Presence: 10k PCU sending heartbeats every 30s \approx 333 QPS to Redis.

Blueprint

Concise Summary: A WebSocket-based real-time architecture using a distributed Pub/Sub (Redis) for message routing and a relational database (PostgreSQL) for persistence.
Major Components:
API Gateway/Load Balancer: Entry point for REST and WebSocket upgrades.
Gateway Service (WebSockets): Manages persistent connections and real-time pushes.
Chat Service: Handles business logic, permissions, and message persistence.
Presence Service: Tracks user status using heartbeats and Redis.
PostgreSQL: Stores relational data (users, servers) and message history.
Redis: Acts as a session store, presence cache, and Pub/Sub bus.
Simplicity Audit: This design avoids complex distributed actors (like Erlang/Elixir) or heavy stream processors (Kafka) in favor of standard Pub/Sub and a robust SQL DB, which is more than sufficient for 100k DAU.
Architecture Decision Rationale:
Why this architecture?: WebSockets are the industry standard for bidirectional low-latency. Redis Pub/Sub provides the fastest way to bridge messages between different Gateway nodes.
Functional Satisfaction: Meets real-time delivery and history requirements.
Non-functional Satisfaction: High availability via redundant services; low latency via in-memory status/routing.

High Level Architecture

Sub-system Deep Dive

Service

Topology & Scaling:
Gateway Service: Stateless beyond the socket connection. Scaled horizontally.
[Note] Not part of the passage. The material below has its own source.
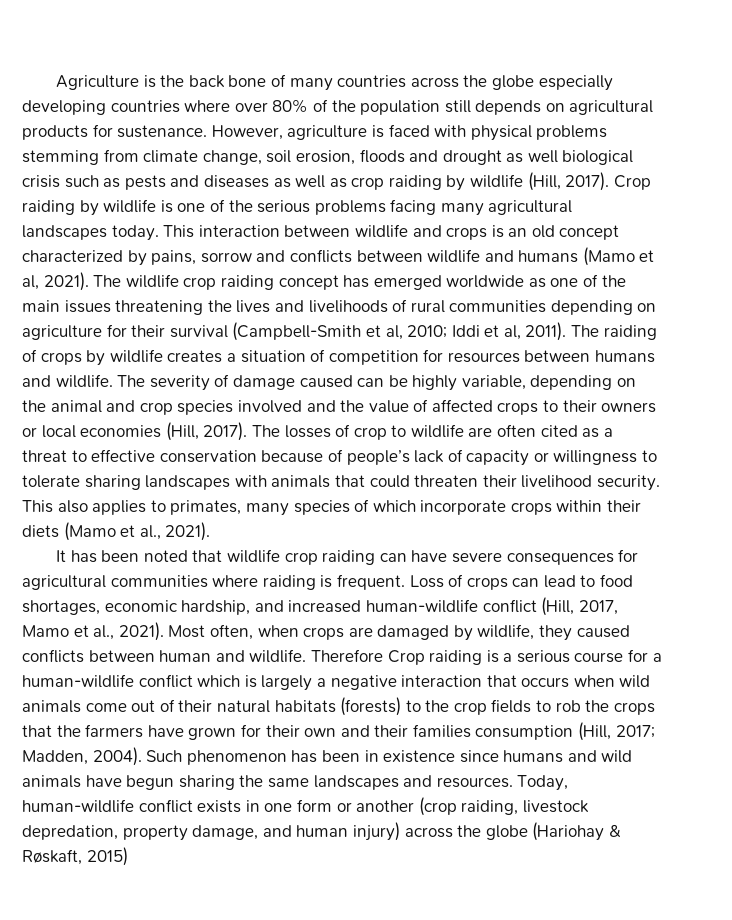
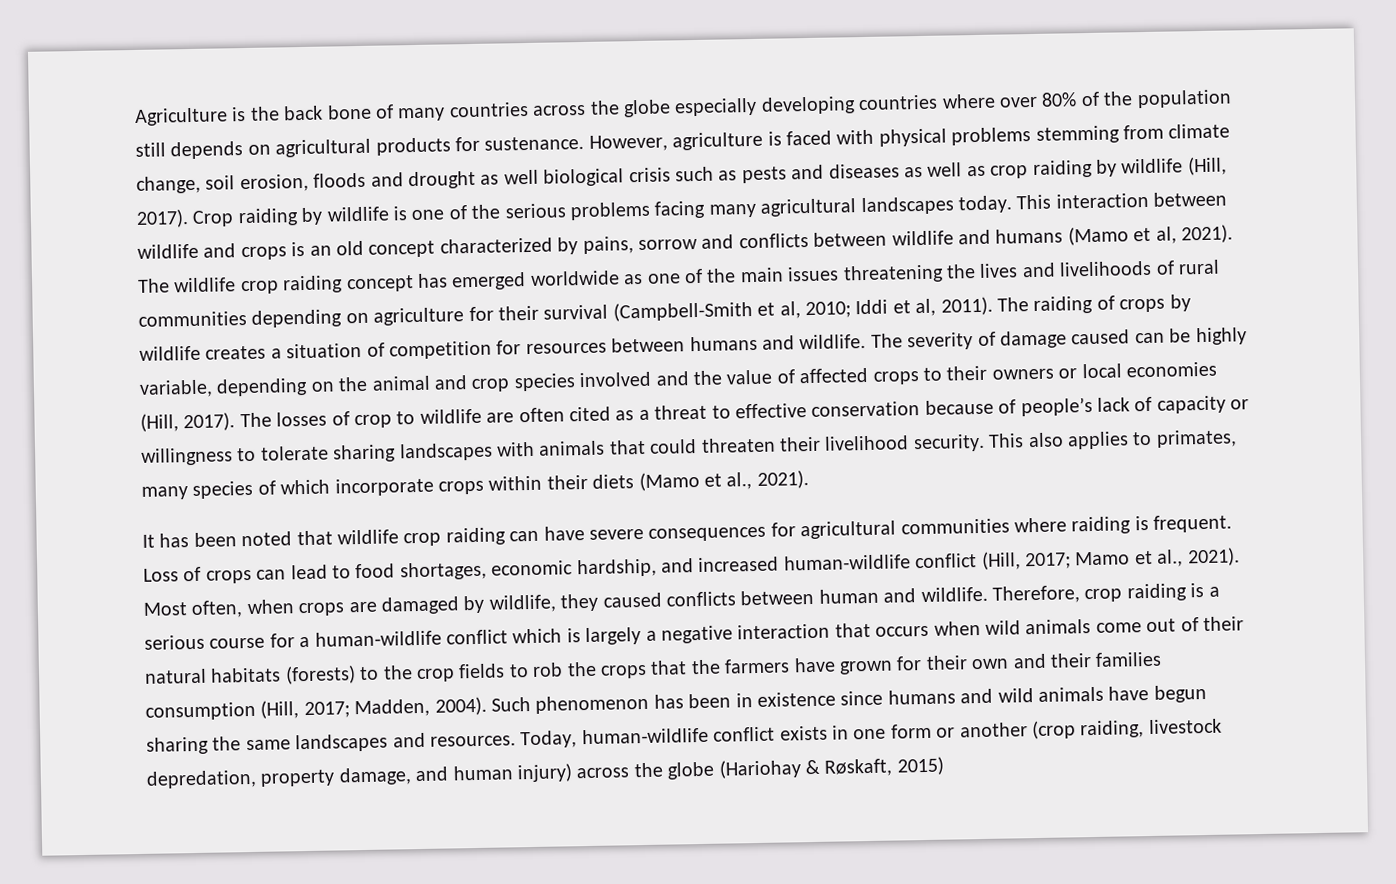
[578,600,618,615] 2017, -> [1024,552,1071,570] 2017;
[310,649,425,665] Therefore Crop -> [991,585,1123,604] Therefore, crop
Uses "sticky sessions" or consistent hashing at the LB if necessary, though Redis Pub/Sub makes it truly stateless regarding message routing.
API Service: Standard Node.js/Go/Python service for CRUD operations (joining servers, updating profiles).
API Spec:
POST /v1/channels/{id}/messages: Send message (REST fallback).
GET /v1/channels/{id}/messages: Fetch history (paginated).
WebSocket OpCodes: READY, MESSAGE_CREATE, PRESENCE_UPDATE, HEARTBEAT.

Storage

Data Model:
Users: id, username, password_hash, status, created_at.
Servers/Guilds: id, name, owner_id.
Channels: id, server_id, name, type (text/voice).
Messages: id (Snowflake), channel_id, author_id, content, type, created_at.
Database Logic:
Index on channel_id + created_at (descending) is critical for message history performance.
Use Snowflake IDs (64-bit) for messages to ensure time-based ordering across distributed systems without DB auto-increment bottlenecks.

Cache

Data Structures:
Presence: Redis Hash user_status mapping user_id -> {status, last_seen}.
Session: Redis String session:token -> user_id.
TTL/Eviction:
Presence keys expire if no heartbeat is received within 60-90 seconds.
Pub/Sub: Redis channels named channel:{channel_id}. Gateway nodes subscribe to channels where their connected users are active.

Messaging

Topic Structure: One Redis Pub/Sub channel per Discord Channel ID.
Delivery:
When User A sends a message to Channel X:
Gateway receives via WS.
Persistence: Message saved to Postgres.
Fan-out: Message published to Redis channel:X.
Delivery: All Gateway nodes subscribed to channel:X receive the message and push to their local connected clients.
Guarantees: At-most-once delivery for the real-time push; Persistence in DB ensures users can always fetch missed messages on reconnect (At-least-once via sync).
Wrap Up

Advanced Topics

Monitoring:
Prometheus/Grafana: Track WebSocket connection count, message latency (p99), and Redis memory usage.
ELK Stack: For log aggregation on failed message deliveries.
Trade-offs:
Consistency vs Availability: We prioritize Availability for presence (it's okay if status lags by a few seconds) but Consistency for message ordering within a channel via Snowflake IDs.
Bottlenecks:
Redis Pub/Sub is a single-threaded bottleneck at extreme scales (>1M concurrent), but for 100k DAU, it is extremely performant.
Large servers (e.g., 50k members) create a fan-out "write amplification" problem.
Failure Handling:
DB Replication: Primary-replica setup for Postgres with automated failover.
Client Reconnection: Exponential backoff for clients reconnecting to the Gateway to prevent slamming the server.
Alternatives & Optimization:
Alternative Storage: Could use Cassandra or ScyllaDB for messages if the scale was 100x larger, but it adds operational complexity unnecessary for 100k DAU.
Optimization: Use a Content Delivery Network (CDN) like CloudFront for S3-stored images to reduce latency for media.